** DATA TO USE follows **

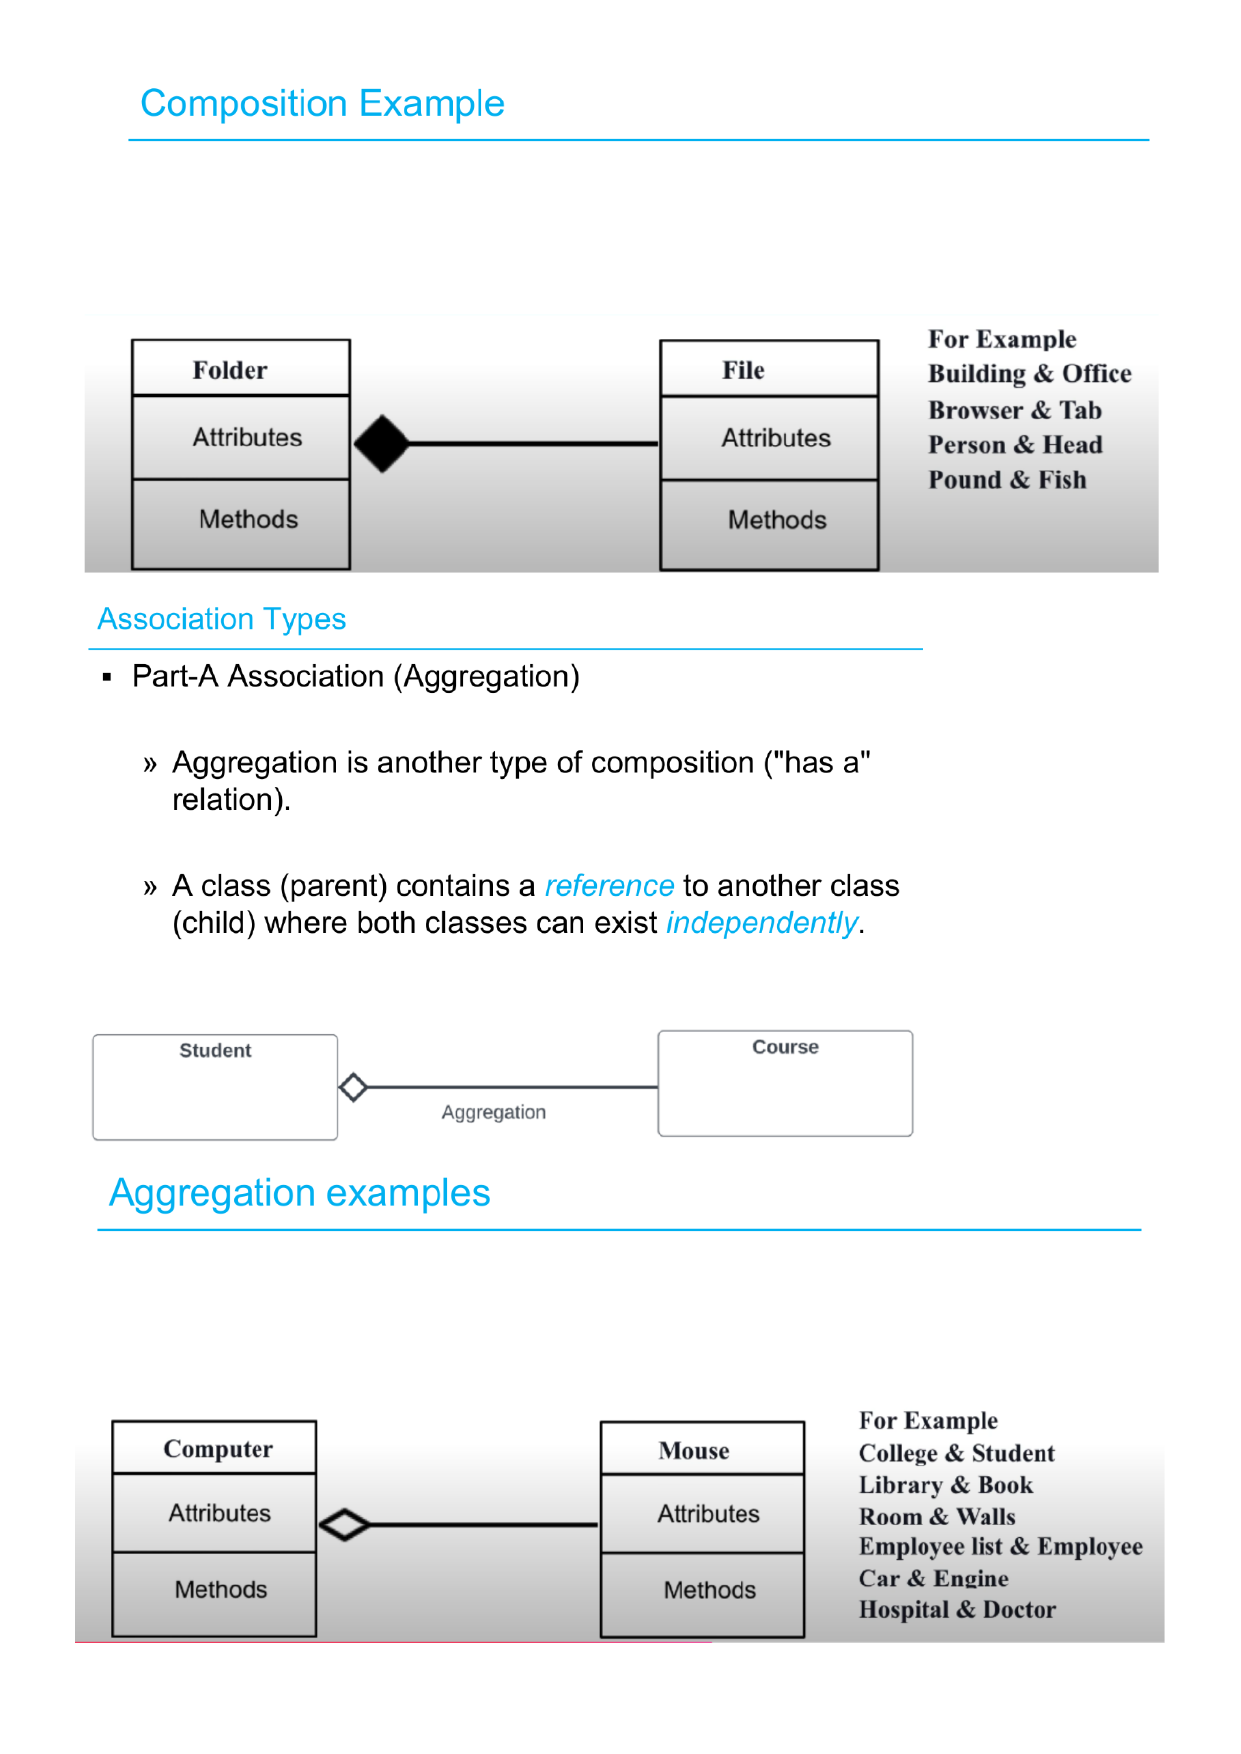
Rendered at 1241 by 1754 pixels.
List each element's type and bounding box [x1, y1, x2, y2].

picture [75, 1167, 1166, 1644]
picture [75, 597, 923, 1149]
picture [75, 75, 1166, 578]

** End of DATA TO USE **

ABOUT THIS EXERCISE
Images stay out, but the rest of the data above must be repeated exactly.

ANSWER TO THIS PROBLEM
Rendered at 1241 by 1754 pixels.
List each element's type and bounding box [x1, y1, x2, y2].

picture [75, 1167, 1166, 1644]
picture [75, 597, 923, 1149]
picture [75, 75, 1166, 578]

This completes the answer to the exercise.